Medgenics Announces Registration Of Shares To Be Issued Upon Exercises Of Warrants Listed On NYSE MKT

Medgenics, Inc. (NYSE MKT: MDGN and MDGN.WS and AIM: MEDG and MEDU), the developer of Biopump TM, a novel technology for the sustained production and delivery of therapeutic proteins in patients using their own tissue, today announced the availability of a current prospectus following the effectiveness of its registration in the United States of common stock issuable upon the exercise of outstanding warrants to purchase 2,829,000 shares of common stock.
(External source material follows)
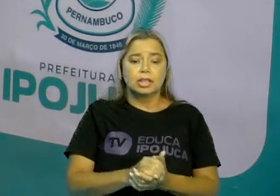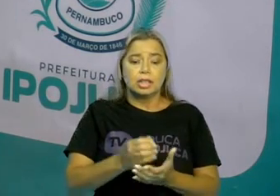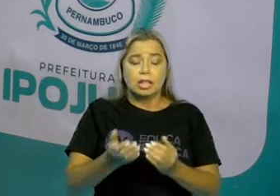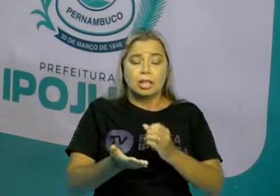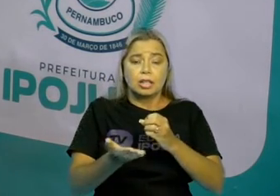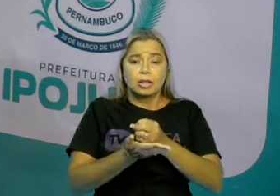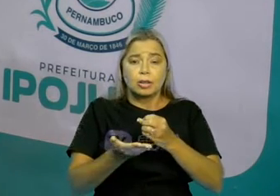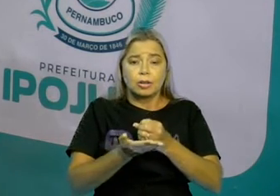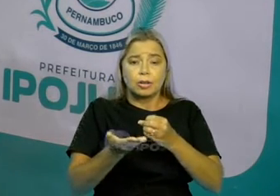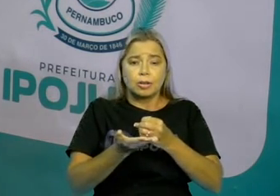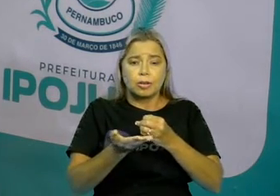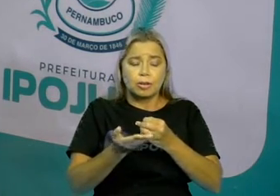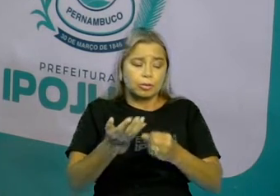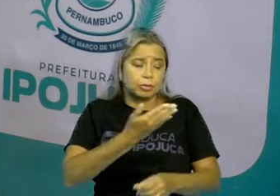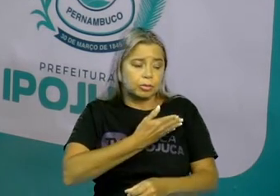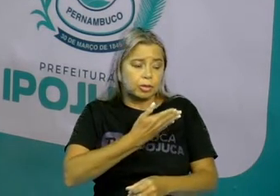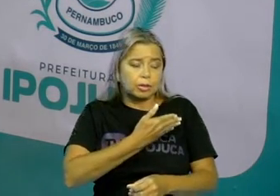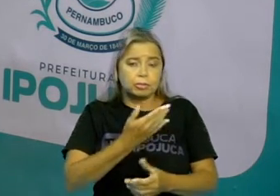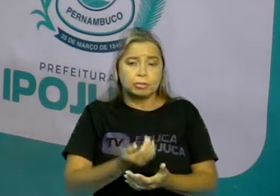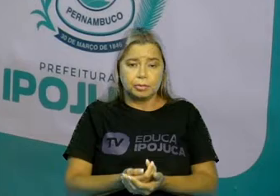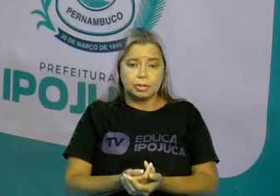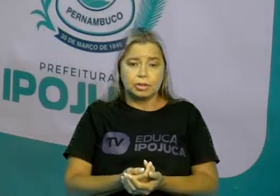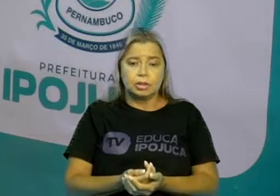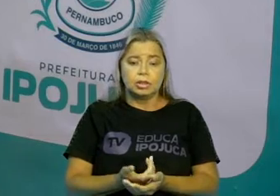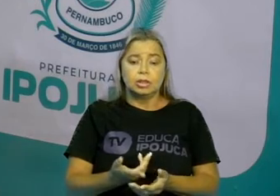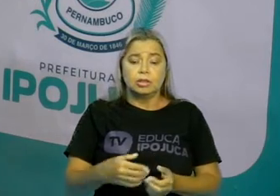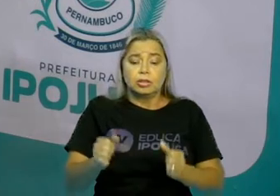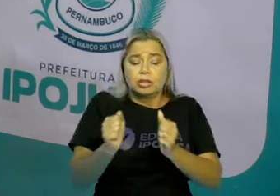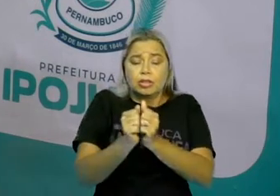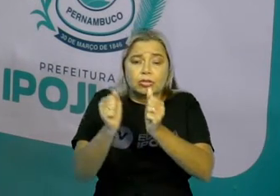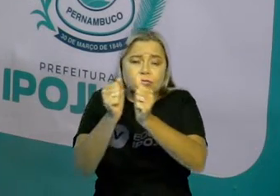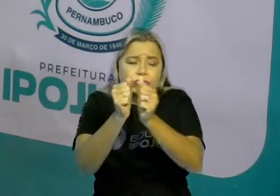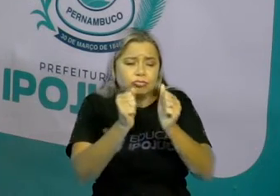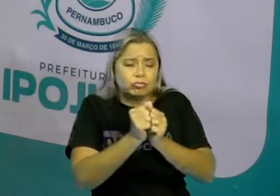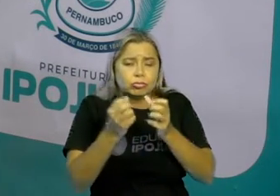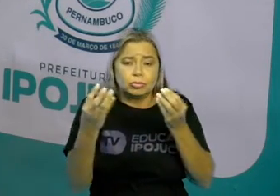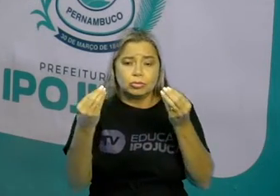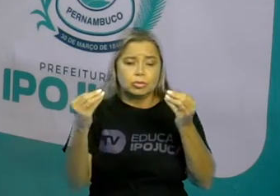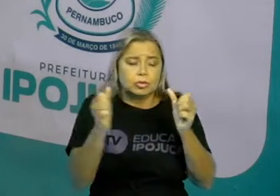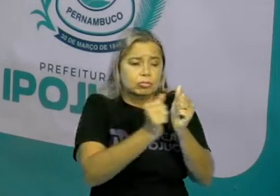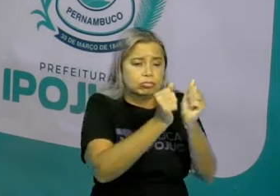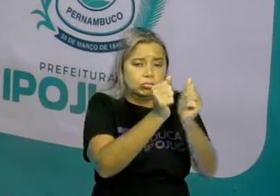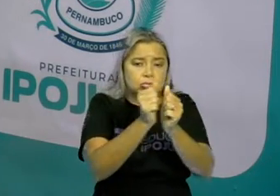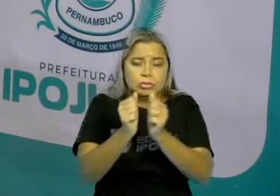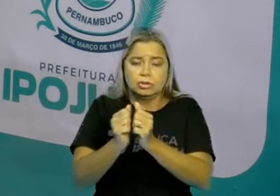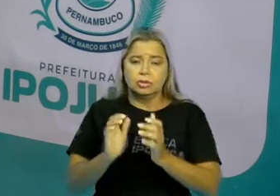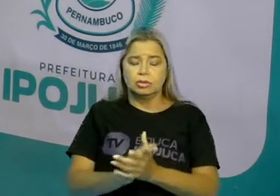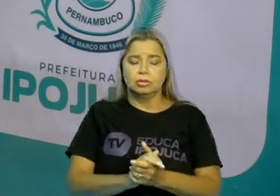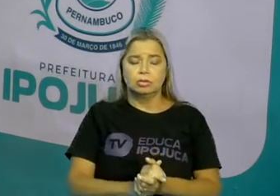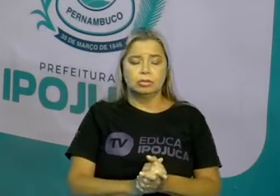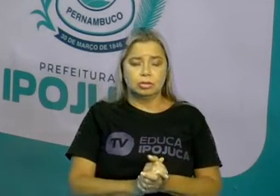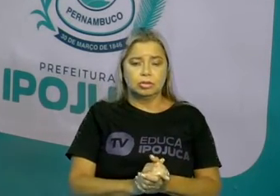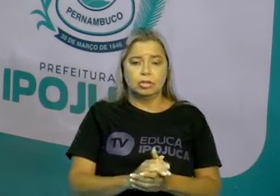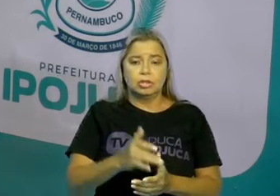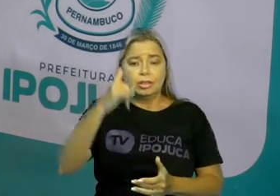copos, de evitar aglomerações, de ir ao médico,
The warrants were originally issued in the Company’s initial public offering in the United States in April 2011 and are listed on the NYSE MKT (formerly the NYSE Amex) under the symbol “MDGN.WS.” Each warrant is exercisable for one share of the Company’s common stock, listed on the NYSE MKT under the symbol “MDGN.”
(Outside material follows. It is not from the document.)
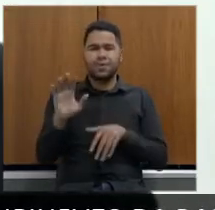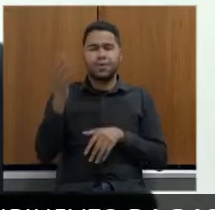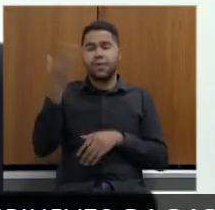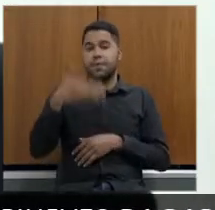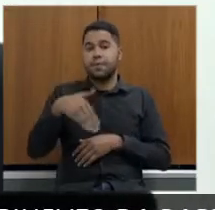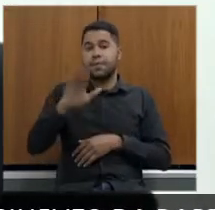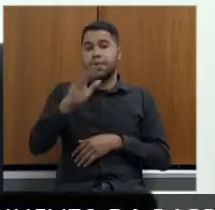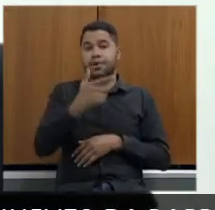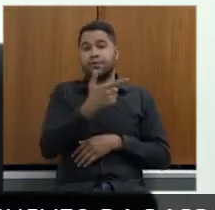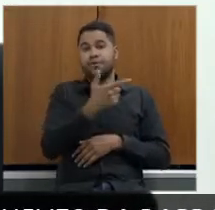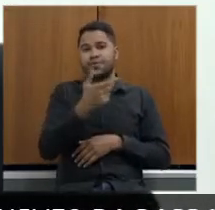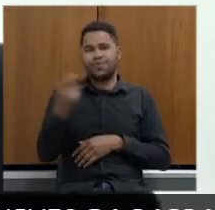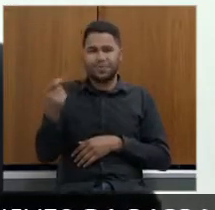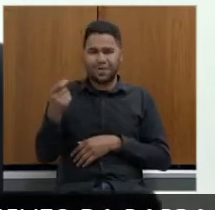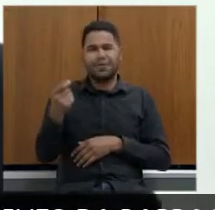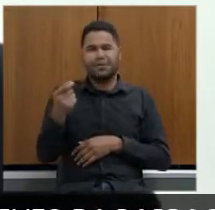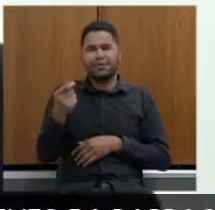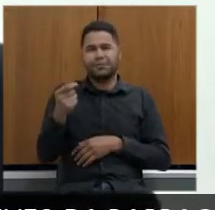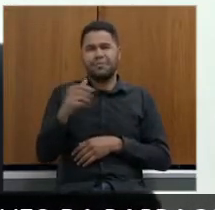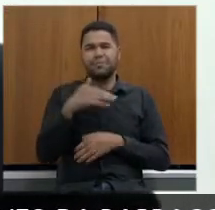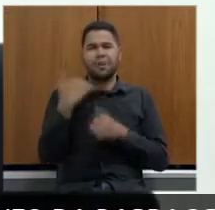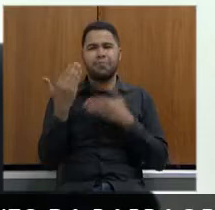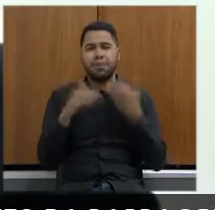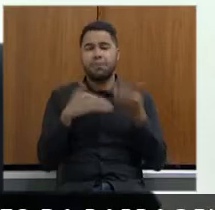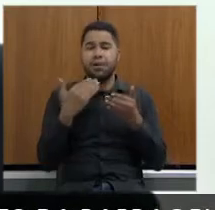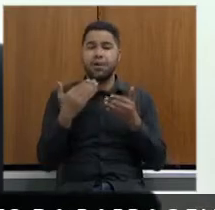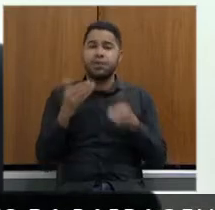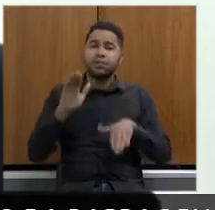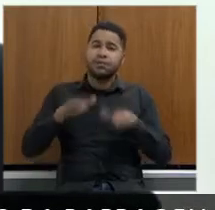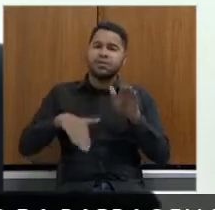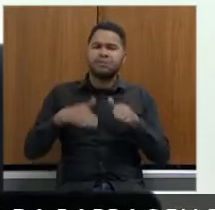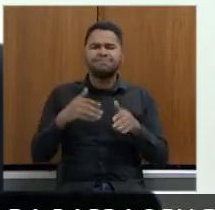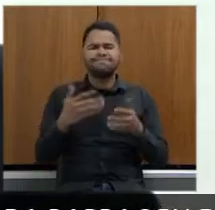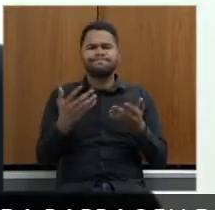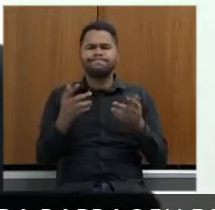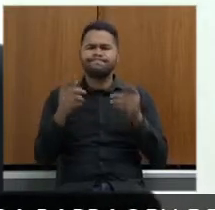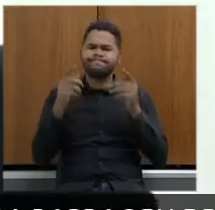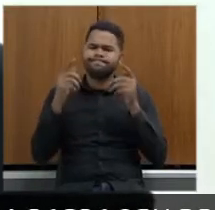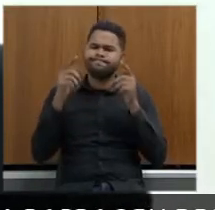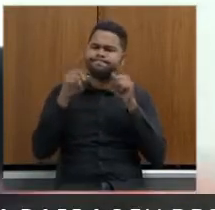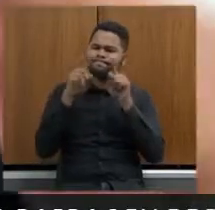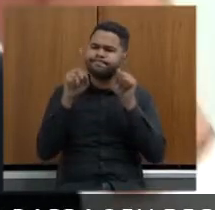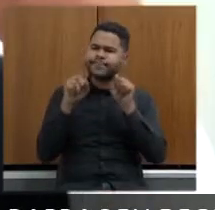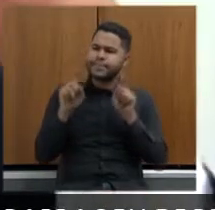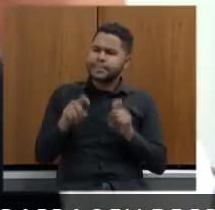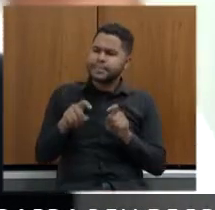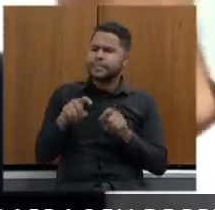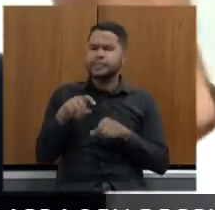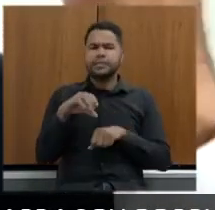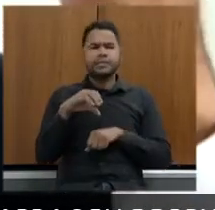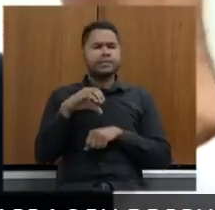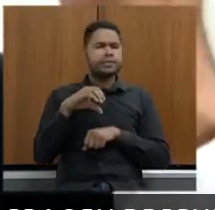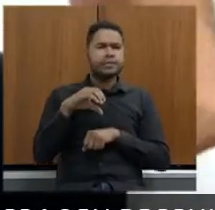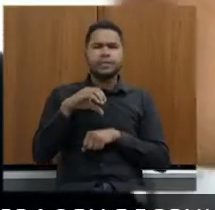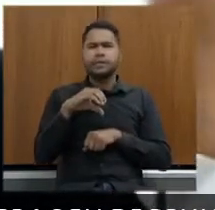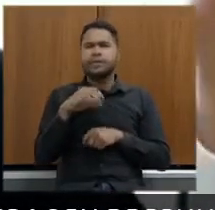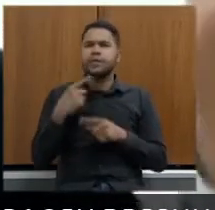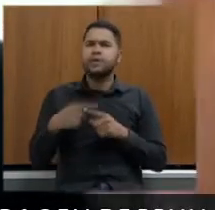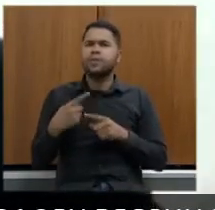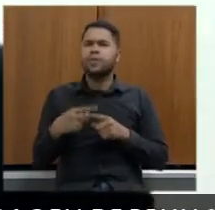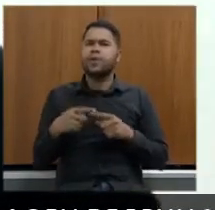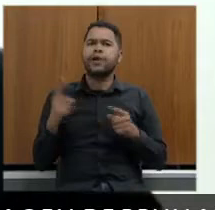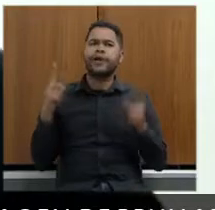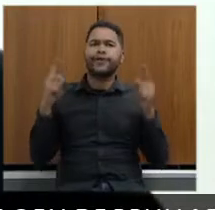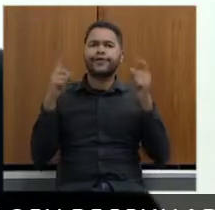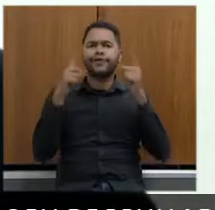200 vítimas e a gente às vezes ainda fica intrigado pensando porque de tamanha dificuldade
The shares of common stock issuable upon exercise of the warrants are being offered by the Company pursuant to a registration statement previously filed and declared effective by the Securities and Exchange Commission on July 20, 2012. Electronic copies of the prospectus may be obtained at the Securities and Exchange Commission’s website at http://www.sec.gov. Copies of the prospectus may also be obtained from Corporate Stock Transfer, Inc., as warrant agent, by contacting it at 3200 Cherry Creek Drive South, Suite 4300, Denver, Colorado 80209, or (303) 282-4800.

In order to exercise a warrant, the holder must deliver to Corporate Stock Transfer, Inc., 3200 Cherry Creek Drive South, Suite 4300, Denver, Colorado 80209:
  • the original warrant certificate
  • a completed and executed exercise form located on the reverse side of the warrant certificate and
  • full payment of the exercise price, by certified check payable to “Medgenics Warrant Exercise Account” or by wire transfer of immediately available funds.

This press release shall not constitute an offer to sell or a solicitation of an offer to buy these securities, nor shall there be any sale of these securities in any state or jurisdiction in which such an offer, solicitation or sale would be unlawful prior to registration or qualification under the securities laws of any such state or jurisdiction.